‘To develop maps for the blind that are created by the blind’

Graduate student draws on personal experience, faculty support in comprehensive project to create tactile diagrams of campus

Rachel Magario, Kansas University graduate student, of Sao Paulo, Brazil, pets her guide dog, Hamlet, recently in the entryway of Lindley Hall. Magario has spent two and a half years exploring the university and is developing tactile maps to assist blind students such as herself in navigating the campus.

Rachel Magario once thought of Kansas University’s campus as a jungle.

Its lack of square blocks made it difficult for Magario, who is blind, to navigate.

“It was more like a challenge,” she said of learning the paths and buildings. “The campus was not going to win me. I was going to win and learn every piece.”

Now Magario, a graduate student, wants to take what she’s learned to help other blind students find their way. Magario is working with geography faculty and staff to create campus maps and diagrams for the blind.

The effort, which is just beginning, has received $5,000 in support from KU Endowment.

On her own

Magario came to KU in 1997 as an international student from Sao Paulo, Brazil. She was used to the square city blocks of her home city. But KU’s curving paths and hilly terrain posed a challenge.

A KU service at the time included two weeks of guided help. But two weeks weren’t enough. Magario called on friends to help show her around, and she set the goal of learning every nook and cranny.

Today she holds a mental catalog of things that many people pass by without noticing.

Wescoe Hall’s fourth floor has carpeting in the main corridor, for example.

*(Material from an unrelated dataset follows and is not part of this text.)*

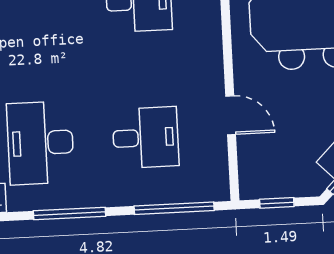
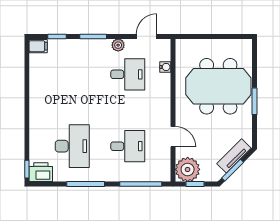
desk: (40, 143) -> (72, 146), turned 180
plant: (261, 176) -> (188, 169), added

The back sidewalk from Watson Library to Blake Hall has a patch of gravel on the side.

These bits of information – along with scents and sounds – help Magario move freely.

Maps

Magario is working with KU’s Geography Department and Cartographic Services Office to create tactile maps, which use Braille and raised lines and symbols to indicate topographic features.

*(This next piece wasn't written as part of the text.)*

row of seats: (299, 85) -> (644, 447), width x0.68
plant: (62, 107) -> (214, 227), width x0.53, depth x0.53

“The focus of Rachel’s project is trying to develop maps for the blind that are created by the blind,” Darin Grauberger, director of cartographic and GIS Services.

But creating materials that can be useful to the blind is a bit of a challenge.

The researchers are tapping Magario’s expertise. They’ve asked her to explain her mental map of the campus. That is, what she thinks the campus is.

And there are differences in what she notices and what the terrain really looks like. For example, the main strip from Chi Omega Fountain to Adams Alumni Center feels like a straight line to Magario, and not the curved drive that it actually is.

Magario runs her fingers over a tactile map recently in her Lawrence home.

And in another example, Magario doesn’t sense the angled turn from Jayhawk Boulevard south onto Naismith Drive. To her, that corner is straight and not a 90-degree angle.

“You feel that you’re always walking straight,” she said. “You don’t feel that you turn.”

Such discrepancies can be difficult to deal with when creating a document that is meant to help people get from one place to another.

If the map indicates a sharp turn, “it doesn’t help me if I’m actually in the field,” Magario said. “It confuses me.”

Those are issues that the researchers and Magario will have to work through.

The project, which will continue in the spring semester, is expected to take months before maps are produced that can be used by other blind people.

“If we could take Rachel’s experience and make it easy for new students, then they could do in a year what took her two or three years to learn,” said associate professor George McCleary.